**Supplied information**:
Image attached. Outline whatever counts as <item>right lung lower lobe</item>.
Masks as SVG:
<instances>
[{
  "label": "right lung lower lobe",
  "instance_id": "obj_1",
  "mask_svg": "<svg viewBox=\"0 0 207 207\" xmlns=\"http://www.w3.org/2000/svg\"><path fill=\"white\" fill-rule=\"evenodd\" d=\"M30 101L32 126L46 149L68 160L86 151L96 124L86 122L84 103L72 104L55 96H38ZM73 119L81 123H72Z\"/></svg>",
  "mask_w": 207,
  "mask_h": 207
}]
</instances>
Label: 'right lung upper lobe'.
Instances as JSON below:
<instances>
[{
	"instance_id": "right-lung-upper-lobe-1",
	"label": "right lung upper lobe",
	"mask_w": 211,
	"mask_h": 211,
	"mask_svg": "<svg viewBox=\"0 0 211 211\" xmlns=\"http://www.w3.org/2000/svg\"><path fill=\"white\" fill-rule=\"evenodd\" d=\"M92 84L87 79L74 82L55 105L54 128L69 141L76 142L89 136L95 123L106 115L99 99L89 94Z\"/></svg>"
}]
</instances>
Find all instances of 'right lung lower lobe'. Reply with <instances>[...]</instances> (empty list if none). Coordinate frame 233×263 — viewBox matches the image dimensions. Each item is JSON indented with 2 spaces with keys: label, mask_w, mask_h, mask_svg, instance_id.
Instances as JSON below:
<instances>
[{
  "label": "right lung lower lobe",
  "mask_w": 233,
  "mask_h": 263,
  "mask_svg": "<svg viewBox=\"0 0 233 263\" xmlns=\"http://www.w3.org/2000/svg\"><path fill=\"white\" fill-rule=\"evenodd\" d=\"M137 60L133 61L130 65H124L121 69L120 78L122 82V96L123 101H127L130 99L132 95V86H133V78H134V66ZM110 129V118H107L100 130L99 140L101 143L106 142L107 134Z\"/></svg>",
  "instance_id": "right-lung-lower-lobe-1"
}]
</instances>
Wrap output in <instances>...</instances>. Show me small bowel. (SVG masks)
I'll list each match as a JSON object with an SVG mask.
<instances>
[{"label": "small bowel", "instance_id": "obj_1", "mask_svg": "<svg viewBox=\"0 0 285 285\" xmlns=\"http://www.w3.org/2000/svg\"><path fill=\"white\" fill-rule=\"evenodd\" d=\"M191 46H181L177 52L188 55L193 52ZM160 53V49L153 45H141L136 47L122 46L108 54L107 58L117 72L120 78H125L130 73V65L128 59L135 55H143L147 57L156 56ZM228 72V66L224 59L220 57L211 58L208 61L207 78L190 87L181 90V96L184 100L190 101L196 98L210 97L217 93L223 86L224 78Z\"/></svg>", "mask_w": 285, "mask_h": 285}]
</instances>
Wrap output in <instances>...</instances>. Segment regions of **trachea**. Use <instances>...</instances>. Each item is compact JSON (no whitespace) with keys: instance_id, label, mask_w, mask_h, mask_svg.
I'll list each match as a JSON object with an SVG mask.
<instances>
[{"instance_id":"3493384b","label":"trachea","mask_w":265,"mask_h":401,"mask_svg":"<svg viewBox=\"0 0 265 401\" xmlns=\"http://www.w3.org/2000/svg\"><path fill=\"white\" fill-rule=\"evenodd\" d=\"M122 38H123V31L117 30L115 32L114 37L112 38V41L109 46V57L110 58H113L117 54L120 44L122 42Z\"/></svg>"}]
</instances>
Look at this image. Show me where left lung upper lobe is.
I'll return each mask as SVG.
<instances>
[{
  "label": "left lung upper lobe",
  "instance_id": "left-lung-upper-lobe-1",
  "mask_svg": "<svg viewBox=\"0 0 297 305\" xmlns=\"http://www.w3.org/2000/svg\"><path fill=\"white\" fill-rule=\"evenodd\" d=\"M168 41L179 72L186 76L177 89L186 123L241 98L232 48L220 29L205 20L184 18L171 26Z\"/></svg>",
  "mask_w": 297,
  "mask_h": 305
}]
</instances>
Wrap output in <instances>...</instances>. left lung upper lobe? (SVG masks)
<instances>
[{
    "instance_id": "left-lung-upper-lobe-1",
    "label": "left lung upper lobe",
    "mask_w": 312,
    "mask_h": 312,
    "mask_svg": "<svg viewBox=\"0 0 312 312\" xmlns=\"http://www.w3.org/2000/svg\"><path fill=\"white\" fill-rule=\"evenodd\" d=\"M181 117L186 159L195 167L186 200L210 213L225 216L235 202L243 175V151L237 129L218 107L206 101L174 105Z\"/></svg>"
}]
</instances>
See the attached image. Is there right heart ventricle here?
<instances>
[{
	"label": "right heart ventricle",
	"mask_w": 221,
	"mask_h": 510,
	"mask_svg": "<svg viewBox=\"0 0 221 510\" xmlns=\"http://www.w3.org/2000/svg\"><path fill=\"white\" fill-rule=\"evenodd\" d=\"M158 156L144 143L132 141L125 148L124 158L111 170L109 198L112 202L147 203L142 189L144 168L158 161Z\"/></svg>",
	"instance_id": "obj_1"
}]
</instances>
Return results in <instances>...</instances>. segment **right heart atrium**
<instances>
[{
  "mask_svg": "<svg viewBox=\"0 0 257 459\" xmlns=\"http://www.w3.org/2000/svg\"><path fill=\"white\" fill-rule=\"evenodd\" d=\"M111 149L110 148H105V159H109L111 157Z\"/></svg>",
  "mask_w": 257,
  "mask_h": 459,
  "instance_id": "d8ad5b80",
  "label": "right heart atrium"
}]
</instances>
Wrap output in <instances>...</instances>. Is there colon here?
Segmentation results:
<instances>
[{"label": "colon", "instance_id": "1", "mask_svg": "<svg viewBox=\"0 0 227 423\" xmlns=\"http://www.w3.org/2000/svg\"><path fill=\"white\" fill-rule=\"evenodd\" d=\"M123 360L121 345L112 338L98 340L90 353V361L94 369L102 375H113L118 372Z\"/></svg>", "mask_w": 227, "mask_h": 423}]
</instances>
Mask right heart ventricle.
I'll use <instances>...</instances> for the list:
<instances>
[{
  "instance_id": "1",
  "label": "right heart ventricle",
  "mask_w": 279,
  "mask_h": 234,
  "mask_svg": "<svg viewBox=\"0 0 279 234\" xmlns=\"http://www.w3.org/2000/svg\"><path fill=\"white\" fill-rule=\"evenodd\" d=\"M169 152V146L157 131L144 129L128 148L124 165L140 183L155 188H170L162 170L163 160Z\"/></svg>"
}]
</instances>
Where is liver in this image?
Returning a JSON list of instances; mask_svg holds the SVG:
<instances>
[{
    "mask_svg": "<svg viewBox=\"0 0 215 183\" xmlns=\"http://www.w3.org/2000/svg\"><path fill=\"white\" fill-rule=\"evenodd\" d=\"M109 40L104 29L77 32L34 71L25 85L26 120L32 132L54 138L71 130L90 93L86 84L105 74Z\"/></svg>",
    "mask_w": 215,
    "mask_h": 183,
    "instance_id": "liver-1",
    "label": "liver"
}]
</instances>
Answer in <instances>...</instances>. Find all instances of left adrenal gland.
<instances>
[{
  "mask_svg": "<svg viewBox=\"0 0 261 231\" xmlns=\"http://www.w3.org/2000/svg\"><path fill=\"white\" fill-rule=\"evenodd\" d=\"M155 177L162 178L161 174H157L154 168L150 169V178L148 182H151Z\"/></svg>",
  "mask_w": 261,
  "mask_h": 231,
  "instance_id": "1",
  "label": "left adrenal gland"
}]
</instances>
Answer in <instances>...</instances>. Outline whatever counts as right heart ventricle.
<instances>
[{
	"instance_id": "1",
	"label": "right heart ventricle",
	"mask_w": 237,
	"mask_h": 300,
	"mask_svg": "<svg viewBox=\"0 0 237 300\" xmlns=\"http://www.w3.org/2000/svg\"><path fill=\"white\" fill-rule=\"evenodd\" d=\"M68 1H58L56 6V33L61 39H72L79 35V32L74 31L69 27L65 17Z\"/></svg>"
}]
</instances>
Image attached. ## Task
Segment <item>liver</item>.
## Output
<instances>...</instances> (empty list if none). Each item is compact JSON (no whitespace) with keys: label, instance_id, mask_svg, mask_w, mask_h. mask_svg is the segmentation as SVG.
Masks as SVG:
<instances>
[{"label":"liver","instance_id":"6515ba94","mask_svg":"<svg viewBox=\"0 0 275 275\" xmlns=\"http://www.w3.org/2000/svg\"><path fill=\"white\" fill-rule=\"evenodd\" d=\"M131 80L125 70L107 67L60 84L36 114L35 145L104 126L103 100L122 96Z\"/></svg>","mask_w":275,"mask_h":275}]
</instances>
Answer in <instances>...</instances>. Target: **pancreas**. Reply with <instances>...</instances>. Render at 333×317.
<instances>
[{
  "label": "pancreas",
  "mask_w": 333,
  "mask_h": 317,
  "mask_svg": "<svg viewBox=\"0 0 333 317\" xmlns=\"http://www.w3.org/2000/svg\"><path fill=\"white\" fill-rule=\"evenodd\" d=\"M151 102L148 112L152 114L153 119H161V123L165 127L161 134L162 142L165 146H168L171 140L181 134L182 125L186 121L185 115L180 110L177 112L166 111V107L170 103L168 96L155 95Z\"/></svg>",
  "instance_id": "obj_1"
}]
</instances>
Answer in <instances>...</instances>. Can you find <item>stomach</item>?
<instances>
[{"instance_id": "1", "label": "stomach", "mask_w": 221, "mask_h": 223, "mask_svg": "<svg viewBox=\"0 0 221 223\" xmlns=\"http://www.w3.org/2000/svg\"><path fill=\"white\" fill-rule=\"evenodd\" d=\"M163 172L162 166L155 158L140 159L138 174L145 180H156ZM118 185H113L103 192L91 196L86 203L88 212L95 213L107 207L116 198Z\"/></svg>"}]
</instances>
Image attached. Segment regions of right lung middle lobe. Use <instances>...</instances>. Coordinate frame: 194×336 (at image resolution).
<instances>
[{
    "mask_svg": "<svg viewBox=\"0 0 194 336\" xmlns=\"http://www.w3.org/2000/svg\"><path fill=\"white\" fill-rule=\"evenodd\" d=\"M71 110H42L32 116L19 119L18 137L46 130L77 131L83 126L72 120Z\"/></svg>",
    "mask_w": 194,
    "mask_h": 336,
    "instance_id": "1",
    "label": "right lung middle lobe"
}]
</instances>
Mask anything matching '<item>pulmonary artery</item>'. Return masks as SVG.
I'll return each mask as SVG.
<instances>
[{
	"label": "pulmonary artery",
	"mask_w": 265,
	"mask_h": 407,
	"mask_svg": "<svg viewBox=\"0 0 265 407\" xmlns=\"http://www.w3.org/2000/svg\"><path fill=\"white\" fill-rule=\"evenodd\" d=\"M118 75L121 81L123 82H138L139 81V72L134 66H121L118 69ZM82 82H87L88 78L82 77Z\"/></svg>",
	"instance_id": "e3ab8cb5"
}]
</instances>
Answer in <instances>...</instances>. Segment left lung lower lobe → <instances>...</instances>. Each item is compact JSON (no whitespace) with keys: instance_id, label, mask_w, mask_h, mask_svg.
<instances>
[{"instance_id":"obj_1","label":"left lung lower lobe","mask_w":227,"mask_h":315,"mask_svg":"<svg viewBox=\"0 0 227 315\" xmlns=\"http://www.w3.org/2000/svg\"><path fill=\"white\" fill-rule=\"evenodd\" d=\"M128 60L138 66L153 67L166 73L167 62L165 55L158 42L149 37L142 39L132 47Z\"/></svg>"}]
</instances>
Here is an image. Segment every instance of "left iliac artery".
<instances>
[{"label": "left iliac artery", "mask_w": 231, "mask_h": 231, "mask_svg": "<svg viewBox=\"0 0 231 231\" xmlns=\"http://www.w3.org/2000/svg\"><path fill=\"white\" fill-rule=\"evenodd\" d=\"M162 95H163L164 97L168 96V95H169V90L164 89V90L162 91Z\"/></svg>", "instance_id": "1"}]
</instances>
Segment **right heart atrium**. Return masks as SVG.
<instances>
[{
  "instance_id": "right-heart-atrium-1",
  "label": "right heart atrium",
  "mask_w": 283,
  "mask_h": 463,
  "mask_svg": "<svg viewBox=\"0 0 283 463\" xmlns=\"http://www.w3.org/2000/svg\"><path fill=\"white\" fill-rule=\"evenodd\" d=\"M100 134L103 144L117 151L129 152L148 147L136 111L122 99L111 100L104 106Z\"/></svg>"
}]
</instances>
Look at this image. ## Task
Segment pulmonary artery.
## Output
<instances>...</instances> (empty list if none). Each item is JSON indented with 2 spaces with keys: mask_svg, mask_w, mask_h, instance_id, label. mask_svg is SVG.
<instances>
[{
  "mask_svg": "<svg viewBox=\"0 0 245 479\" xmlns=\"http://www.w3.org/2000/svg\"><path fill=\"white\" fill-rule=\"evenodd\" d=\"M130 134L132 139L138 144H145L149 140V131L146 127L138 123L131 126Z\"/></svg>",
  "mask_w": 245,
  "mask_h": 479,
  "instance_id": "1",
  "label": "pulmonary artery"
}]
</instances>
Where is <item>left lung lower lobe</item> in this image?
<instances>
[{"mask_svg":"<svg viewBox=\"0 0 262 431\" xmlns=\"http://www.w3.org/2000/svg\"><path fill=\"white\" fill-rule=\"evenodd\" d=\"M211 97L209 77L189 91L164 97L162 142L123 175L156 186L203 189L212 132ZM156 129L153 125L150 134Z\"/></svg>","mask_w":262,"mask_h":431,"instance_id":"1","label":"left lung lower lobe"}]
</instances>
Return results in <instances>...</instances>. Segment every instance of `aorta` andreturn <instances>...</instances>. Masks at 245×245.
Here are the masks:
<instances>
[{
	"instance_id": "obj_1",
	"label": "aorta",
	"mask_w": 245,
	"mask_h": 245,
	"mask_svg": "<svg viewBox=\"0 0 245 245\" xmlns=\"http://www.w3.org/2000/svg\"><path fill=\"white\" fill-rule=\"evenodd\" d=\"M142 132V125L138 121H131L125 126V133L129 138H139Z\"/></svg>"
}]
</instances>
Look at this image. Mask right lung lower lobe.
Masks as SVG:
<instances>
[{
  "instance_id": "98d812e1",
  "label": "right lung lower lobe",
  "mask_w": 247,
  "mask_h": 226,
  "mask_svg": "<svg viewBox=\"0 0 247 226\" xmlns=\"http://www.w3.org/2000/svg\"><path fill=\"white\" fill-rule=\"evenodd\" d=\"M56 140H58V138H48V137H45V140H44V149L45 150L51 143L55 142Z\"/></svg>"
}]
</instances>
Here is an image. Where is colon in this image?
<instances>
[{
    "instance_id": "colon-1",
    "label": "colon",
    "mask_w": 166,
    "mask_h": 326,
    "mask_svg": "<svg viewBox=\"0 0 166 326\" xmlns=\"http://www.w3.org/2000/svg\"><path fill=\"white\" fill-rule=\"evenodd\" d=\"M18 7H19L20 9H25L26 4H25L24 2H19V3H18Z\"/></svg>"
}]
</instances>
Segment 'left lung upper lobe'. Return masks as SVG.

**Your goal**: Arrange the stretch of data from the line containing "Here is an image. Where" through the end of the data as a Markdown table with columns Number and Record line, one row per line, skipping blank lines.

**Problem solution**:
| Number | Record line |
|---|---|
| 1 | Here is an image. Where is colon in this image? |
| 2 | <instances> |
| 3 | [{ |
| 4 |     "instance_id": "colon-1", |
| 5 |     "label": "colon", |
| 6 |     "mask_w": 166, |
| 7 |     "mask_h": 326, |
| 8 |     "mask_svg": "<svg viewBox=\"0 0 166 326\" xmlns=\"http://www.w3.org/2000/svg\"><path fill=\"white\" fill-rule=\"evenodd\" d=\"M18 7H19L20 9H25L26 4H25L24 2H19V3H18Z\"/></svg>" |
| 9 | }] |
| 10 | </instances> |
| 11 | Segment 'left lung upper lobe'. Return masks as SVG. |